Problem description - Reproduce the stretch from the line containing "text Les signatures" through the line containing "text par une", substituting "individu" for "personne" and leaving everything else unchanged.

▬▬▬

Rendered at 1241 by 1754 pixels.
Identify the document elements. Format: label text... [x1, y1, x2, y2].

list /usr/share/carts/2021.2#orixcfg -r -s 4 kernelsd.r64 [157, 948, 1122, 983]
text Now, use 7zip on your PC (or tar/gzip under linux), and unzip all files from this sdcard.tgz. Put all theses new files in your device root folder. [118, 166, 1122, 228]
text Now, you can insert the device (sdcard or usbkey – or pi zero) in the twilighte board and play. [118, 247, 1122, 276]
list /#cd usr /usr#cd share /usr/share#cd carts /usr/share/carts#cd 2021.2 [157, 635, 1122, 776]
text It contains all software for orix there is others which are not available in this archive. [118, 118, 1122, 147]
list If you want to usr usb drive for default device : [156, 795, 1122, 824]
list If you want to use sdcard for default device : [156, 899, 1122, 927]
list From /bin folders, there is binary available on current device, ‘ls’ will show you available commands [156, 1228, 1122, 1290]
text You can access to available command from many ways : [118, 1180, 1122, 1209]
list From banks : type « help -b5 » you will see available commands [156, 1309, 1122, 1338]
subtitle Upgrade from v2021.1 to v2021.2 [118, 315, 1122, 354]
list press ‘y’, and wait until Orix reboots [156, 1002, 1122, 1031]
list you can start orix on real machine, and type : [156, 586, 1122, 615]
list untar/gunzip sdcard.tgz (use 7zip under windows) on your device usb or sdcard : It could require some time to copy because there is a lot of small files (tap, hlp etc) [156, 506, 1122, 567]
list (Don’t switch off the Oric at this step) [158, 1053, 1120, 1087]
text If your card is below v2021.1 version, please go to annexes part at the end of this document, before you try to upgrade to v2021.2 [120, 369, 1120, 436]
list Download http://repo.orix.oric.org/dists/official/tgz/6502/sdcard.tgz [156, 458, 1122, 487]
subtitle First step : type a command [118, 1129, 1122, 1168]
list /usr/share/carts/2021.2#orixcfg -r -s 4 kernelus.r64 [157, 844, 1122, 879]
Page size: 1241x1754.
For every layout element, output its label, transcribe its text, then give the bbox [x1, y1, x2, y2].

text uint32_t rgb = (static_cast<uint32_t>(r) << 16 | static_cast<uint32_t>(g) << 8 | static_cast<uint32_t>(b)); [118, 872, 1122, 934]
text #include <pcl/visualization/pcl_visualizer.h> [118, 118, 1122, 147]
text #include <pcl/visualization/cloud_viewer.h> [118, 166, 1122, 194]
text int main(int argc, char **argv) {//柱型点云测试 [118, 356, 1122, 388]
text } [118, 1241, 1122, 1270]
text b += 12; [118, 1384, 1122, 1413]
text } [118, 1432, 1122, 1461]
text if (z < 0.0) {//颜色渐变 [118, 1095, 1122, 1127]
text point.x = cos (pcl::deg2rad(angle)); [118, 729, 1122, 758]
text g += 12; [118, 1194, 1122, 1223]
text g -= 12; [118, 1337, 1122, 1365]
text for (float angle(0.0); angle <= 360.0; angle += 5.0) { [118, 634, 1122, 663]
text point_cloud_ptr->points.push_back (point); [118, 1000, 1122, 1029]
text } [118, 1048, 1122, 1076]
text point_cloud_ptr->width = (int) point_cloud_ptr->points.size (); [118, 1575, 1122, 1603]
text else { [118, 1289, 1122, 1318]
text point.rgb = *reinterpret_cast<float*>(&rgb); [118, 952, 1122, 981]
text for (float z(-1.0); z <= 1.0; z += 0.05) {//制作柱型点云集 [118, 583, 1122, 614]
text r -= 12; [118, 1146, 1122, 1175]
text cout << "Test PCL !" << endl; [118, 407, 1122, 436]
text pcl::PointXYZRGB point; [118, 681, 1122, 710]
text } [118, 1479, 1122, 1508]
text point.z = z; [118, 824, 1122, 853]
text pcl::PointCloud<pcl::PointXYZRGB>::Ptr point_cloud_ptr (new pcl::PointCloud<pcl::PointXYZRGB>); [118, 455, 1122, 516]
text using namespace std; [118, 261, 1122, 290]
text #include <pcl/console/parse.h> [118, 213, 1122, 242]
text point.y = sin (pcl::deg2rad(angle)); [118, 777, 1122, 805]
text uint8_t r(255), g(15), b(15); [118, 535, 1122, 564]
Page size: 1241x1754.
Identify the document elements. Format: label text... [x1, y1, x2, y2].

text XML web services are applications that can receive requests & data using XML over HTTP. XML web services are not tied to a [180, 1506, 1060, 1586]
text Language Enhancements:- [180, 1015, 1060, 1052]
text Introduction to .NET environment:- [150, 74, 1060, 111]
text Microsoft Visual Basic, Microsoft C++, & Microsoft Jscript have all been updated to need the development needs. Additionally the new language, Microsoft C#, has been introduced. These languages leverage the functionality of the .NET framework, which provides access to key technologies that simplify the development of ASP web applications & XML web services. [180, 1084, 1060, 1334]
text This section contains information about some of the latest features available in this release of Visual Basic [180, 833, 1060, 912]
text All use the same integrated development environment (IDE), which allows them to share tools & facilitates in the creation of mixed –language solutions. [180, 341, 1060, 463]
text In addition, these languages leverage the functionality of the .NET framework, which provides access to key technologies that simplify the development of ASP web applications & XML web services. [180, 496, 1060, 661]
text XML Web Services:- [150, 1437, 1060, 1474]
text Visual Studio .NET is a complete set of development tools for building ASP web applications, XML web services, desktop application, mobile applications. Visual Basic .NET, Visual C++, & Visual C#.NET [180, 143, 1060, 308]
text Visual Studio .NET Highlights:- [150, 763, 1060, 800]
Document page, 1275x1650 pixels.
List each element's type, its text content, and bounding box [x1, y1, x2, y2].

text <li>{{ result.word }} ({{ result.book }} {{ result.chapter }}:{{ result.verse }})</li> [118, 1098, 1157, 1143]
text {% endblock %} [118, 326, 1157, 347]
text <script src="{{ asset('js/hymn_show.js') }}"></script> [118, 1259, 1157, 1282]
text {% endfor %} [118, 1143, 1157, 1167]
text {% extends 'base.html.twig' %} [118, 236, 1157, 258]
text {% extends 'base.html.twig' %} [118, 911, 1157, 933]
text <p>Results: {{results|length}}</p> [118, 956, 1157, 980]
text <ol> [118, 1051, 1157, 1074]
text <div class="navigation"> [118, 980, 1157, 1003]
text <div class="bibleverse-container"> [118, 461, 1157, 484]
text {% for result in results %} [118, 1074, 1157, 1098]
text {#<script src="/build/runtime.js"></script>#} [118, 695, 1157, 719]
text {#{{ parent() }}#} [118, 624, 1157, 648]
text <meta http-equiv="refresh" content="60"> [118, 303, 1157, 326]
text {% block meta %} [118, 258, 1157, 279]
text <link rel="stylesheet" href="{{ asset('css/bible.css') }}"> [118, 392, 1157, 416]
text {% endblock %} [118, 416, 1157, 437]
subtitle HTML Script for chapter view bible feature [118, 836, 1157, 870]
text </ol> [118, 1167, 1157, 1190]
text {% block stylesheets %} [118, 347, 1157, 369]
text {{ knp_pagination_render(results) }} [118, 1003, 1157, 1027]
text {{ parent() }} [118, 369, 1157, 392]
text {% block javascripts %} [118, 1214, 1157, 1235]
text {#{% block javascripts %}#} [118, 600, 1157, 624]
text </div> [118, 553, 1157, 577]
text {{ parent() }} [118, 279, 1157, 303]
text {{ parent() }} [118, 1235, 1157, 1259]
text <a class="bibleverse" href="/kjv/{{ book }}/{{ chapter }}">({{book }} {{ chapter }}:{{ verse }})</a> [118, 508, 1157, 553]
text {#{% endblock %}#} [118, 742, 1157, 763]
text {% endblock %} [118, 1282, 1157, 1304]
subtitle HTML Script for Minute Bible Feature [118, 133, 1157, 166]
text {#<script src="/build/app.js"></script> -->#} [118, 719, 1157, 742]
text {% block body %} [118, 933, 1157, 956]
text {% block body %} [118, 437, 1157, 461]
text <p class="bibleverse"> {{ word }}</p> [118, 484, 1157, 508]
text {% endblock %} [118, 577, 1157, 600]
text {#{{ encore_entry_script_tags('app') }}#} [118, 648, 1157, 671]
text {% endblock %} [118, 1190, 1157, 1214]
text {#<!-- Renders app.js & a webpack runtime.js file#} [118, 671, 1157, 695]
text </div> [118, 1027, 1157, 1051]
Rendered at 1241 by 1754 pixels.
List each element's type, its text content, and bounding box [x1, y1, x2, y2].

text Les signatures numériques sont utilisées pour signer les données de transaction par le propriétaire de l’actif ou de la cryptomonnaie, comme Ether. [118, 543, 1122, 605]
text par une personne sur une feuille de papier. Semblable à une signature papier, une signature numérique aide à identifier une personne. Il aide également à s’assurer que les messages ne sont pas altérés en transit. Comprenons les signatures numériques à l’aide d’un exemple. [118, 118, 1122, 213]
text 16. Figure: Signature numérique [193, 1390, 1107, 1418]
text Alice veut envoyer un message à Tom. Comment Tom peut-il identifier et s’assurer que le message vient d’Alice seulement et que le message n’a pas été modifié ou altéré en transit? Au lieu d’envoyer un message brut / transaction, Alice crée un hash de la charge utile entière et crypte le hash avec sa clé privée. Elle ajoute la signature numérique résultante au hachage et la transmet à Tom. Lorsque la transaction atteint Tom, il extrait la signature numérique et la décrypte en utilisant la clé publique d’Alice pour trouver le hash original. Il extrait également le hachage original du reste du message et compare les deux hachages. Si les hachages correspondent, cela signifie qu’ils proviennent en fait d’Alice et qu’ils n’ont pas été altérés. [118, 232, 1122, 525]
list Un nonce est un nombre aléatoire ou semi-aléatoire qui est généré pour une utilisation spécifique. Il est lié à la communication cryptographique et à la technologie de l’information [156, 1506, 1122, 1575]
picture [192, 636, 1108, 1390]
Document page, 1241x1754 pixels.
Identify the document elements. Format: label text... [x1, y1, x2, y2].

▬▬▬

Result -
text Les signatures numériques sont utilisées pour signer les données de transaction par le propriétaire de l’actif ou de la cryptomonnaie, comme Ether. [118, 543, 1122, 605]
text par une individu sur une feuille de papier. Semblable à une signature papier, une signature numérique aide à identifier une individu. Il aide également à s’assurer que les messages ne sont pas altérés en transit. Comprenons les signatures numériques à l’aide d’un exemple. [118, 118, 1122, 213]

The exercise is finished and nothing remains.